Yesterday, David Davis announced that MPs would get a binding vote on the final Brexit deal agreed with the EU. Although Labour called this decision a “climbdown”, in reality, it does not concede very much and does not put Brexit in doubt.

Essentially, MPs will be asked to take it or leave it. The choices will either be to accept the deal or to crash out of the EU without a deal.

Unsurprisingly, the Tory incorrigibles, led by Dominic Grieve and Anna Soubry were none too happy with Davis’ concession, calling it unacceptable.

It may well be, however, that the wrangling turns out to be academic. There has to be an agreement upon which to vote and there is no sign of the two sides moving any closer. One informed commentator, indeed, has suggested that within a few weeks, the  chances of a deal will drop to zero.

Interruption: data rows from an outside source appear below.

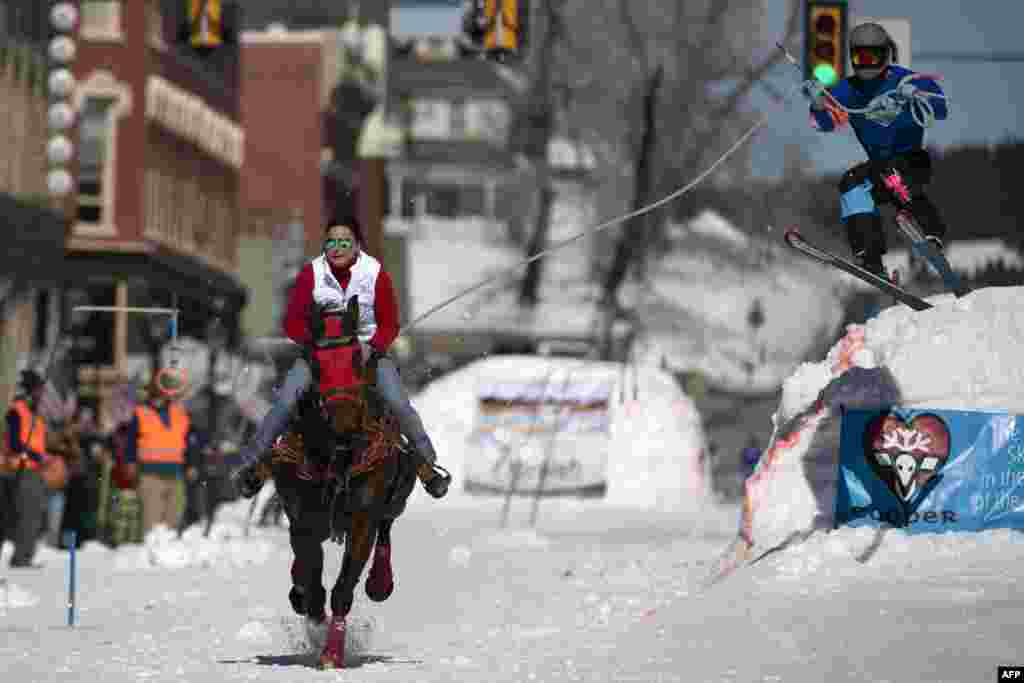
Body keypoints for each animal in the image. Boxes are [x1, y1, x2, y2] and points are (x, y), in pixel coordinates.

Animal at [260, 301, 432, 671]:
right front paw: (308, 607)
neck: (337, 451)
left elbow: (343, 585)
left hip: (397, 496)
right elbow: (309, 572)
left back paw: (380, 582)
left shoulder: (363, 517)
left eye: (356, 356)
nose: (344, 417)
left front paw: (331, 653)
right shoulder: (302, 516)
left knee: (387, 528)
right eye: (316, 362)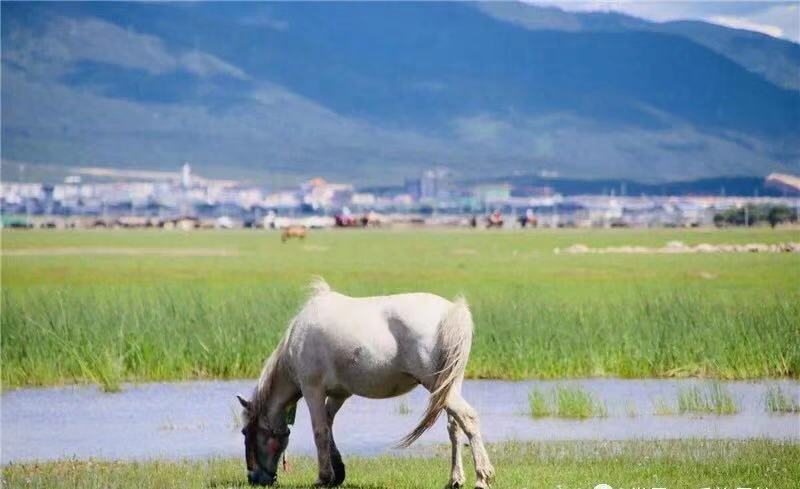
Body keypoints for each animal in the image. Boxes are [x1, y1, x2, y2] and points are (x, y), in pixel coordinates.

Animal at [236, 278, 494, 488]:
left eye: (245, 431)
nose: (254, 479)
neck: (296, 340)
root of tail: (451, 311)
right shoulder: (339, 394)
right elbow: (328, 426)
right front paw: (338, 473)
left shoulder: (313, 391)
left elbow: (320, 432)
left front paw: (323, 477)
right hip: (449, 386)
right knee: (455, 426)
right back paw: (455, 479)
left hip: (437, 386)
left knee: (468, 418)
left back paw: (483, 477)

There is no question that the “transitional deal” about which there has been much talk faces huge obstacles. Such outlines as have been provided would be unacceptable to many Tory Brexiteers and would still need a huge amount of negotiation with the EU within a short timescale to be signed off by Brexit day.

Is there a via media between this pipe dream (or better, pipe nightmare) and the worrying prospect of having to fall back on the so-called WTO option?  The EEA/EFTA route has been ruled out, a “deep and comprehensive” trade deal on the lines of the EU/Ukraine agreement would take too long and any bespoke deal would take too long to conclude.

And this remains the biggest concerns for those of us desiring to see a successful Brexit. There is no doubt that the remainiacs are still causing trouble, but outside the political bubble, very few people are taking any notice of them. The real worry is that the talks may fail and we will drift aimlessly towards March 29th 2019 with the resulting chaos leaving us battling calls to re-join the EU forthwith.